We also shared dinners and workshops with folks from all over the world who gather at the uneasy crossroads of religion and politics. To a person, everyone we met was kind and gracious and excited to be there. Holly and I especially enjoyed a long dinner conversation an editor at Harper Collins who edits many of the publisher’s religious writers, including Desmond Tutu, Barbara Brown Taylor, Rob Bell, Marcus Borg, N.T. Wright, and John Spong.

Holly and I participated in the Congressional Black Caucus’ rally against poverty. This was the most spiritual of the events we attended. It included a number of U.S. representatives, the mayor of D.C., a handful of clergy from Christianity, Judaism, Sikhism and Islam, and Jim Wallace, one of my heroes.
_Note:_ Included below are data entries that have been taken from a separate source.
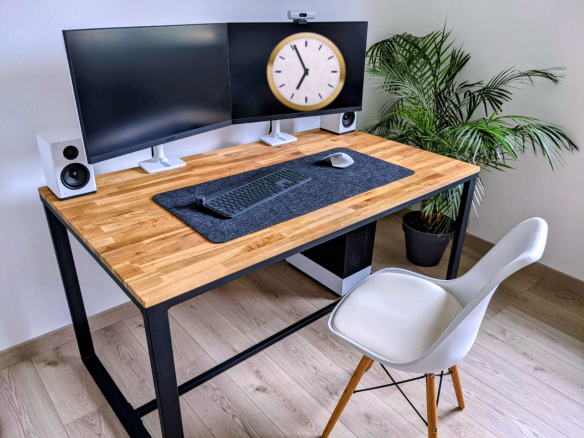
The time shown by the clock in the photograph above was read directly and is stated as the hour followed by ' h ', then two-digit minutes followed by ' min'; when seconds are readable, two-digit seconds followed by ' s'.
6 h 56 min
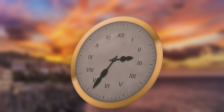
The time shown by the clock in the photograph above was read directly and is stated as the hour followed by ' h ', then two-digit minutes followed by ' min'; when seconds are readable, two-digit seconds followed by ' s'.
2 h 34 min
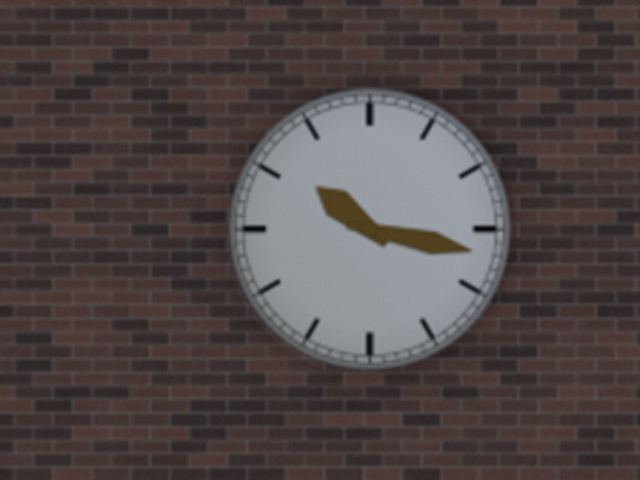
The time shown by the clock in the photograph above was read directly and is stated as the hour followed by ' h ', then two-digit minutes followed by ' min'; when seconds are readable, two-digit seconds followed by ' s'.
10 h 17 min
A gorgeous gospel choir sang while speakers talked about America’s frequent failure to link economic justice to its religious rhetoric. It was quite moving.
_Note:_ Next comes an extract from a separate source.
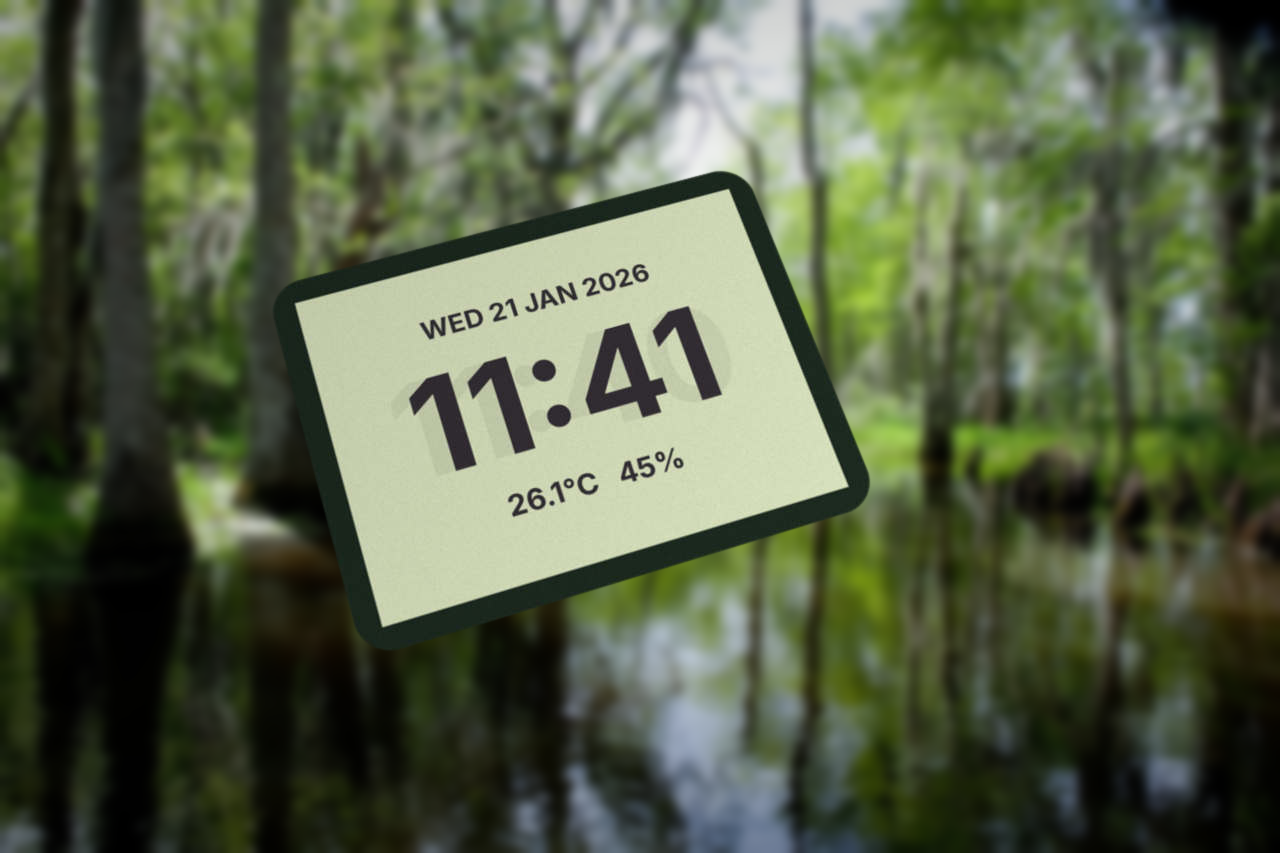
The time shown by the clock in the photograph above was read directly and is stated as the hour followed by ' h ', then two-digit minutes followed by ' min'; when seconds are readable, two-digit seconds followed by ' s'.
11 h 41 min
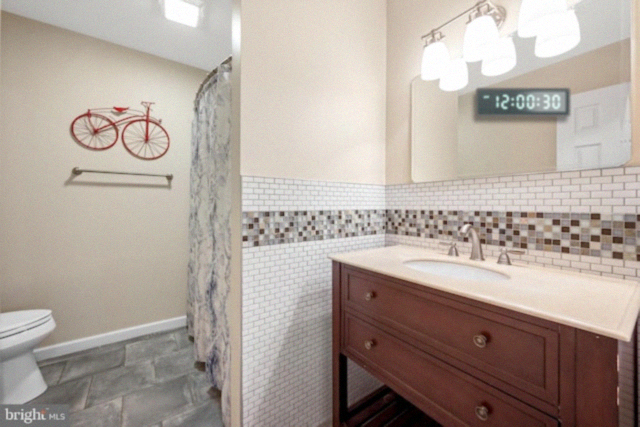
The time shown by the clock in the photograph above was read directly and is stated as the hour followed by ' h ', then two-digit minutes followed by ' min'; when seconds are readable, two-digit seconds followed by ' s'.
12 h 00 min 30 s
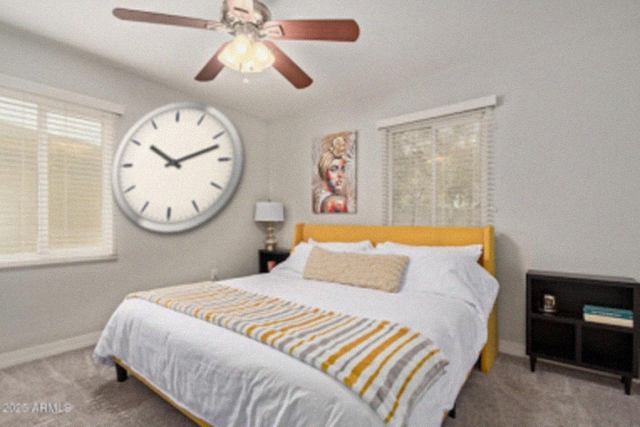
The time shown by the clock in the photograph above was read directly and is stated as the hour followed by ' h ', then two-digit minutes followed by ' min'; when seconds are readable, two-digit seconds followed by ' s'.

I have to admit that I did not know very much about the National Prayer Breakfast before embarking on this trip and I was quite surprised to learn about the organization behind the event. The breakfast is not run by congress. It is organized by a group called The Fellowship Foundation, a conservative Christian organization commonly known as “The Family” or the “International Foundation,” which seeks to provide fellowship, Bible studies, prayer meetings, and networking for political and religious leaders. Affiliates refer to each other as “Friends”, and the group tries to be very private about its affairs. You can read more about it in The New Yorker. My sense is that The Fellowship Foundation is the most influential religious group I had never heard of. They broker relationships at the highest levels of government and promote similar networking at the state and local level across the country.

On the surface, the National Prayer Breakfast is an interfaith gathering, but Christianity is clearly given priority. Within Christianity, a personal relationship with Jesus is clearly given priority. The goal of the Fellowship is to encourage people to model Jesus’ behavior. According to one person with whom I spoke, the Fellowship Foundation is quite skeptical of organized religion. In fact, the only other person I saw wearing a collar besides my wife at the gathering of 3,500 people was a single Roman Catholic chaplain. My guess is that the gathering leans heavily on non-denominational evangelical Christians.
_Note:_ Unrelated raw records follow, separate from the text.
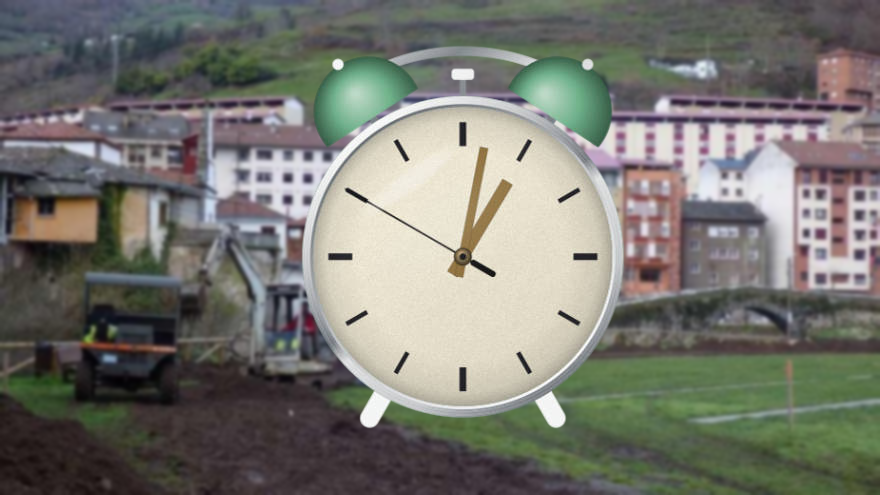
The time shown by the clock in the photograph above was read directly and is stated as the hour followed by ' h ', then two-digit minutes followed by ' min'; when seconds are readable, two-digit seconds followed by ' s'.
1 h 01 min 50 s
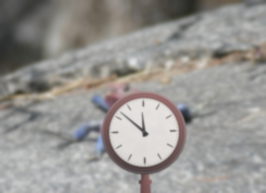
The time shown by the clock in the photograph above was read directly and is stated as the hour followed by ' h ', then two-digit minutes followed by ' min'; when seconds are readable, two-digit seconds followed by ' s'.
11 h 52 min
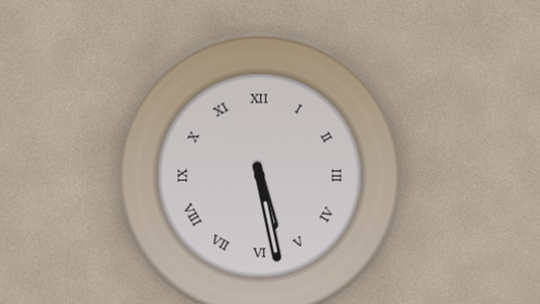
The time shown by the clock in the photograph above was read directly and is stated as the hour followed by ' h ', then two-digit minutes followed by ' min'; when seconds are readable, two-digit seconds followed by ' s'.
5 h 28 min
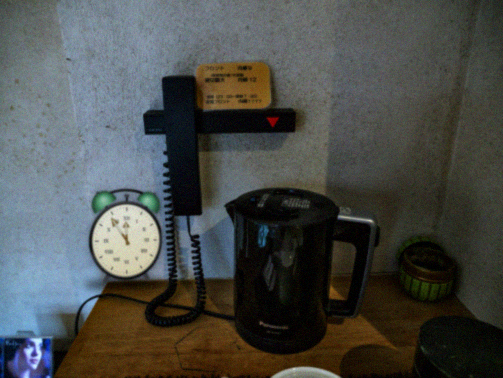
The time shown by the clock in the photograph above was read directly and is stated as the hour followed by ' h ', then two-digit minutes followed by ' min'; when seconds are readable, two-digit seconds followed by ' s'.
11 h 54 min
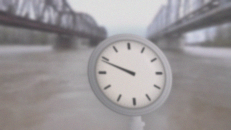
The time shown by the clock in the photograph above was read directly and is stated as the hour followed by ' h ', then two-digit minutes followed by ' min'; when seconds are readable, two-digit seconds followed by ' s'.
9 h 49 min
I have to admit that I am still trying to figure out what I think of the whole thing. The goals of fellowship and prayer and living like Jesus are excellent. But the homogeneity of the crowd and the sense that everyone’s theology should be like theirs was creepy. I’m grateful that we had the chance to go, however, because Holly and I started off a good relationship with Barbara Lee, saw much of D.C., and learned much more about the complexity of about the attempt to separate church and state in our country.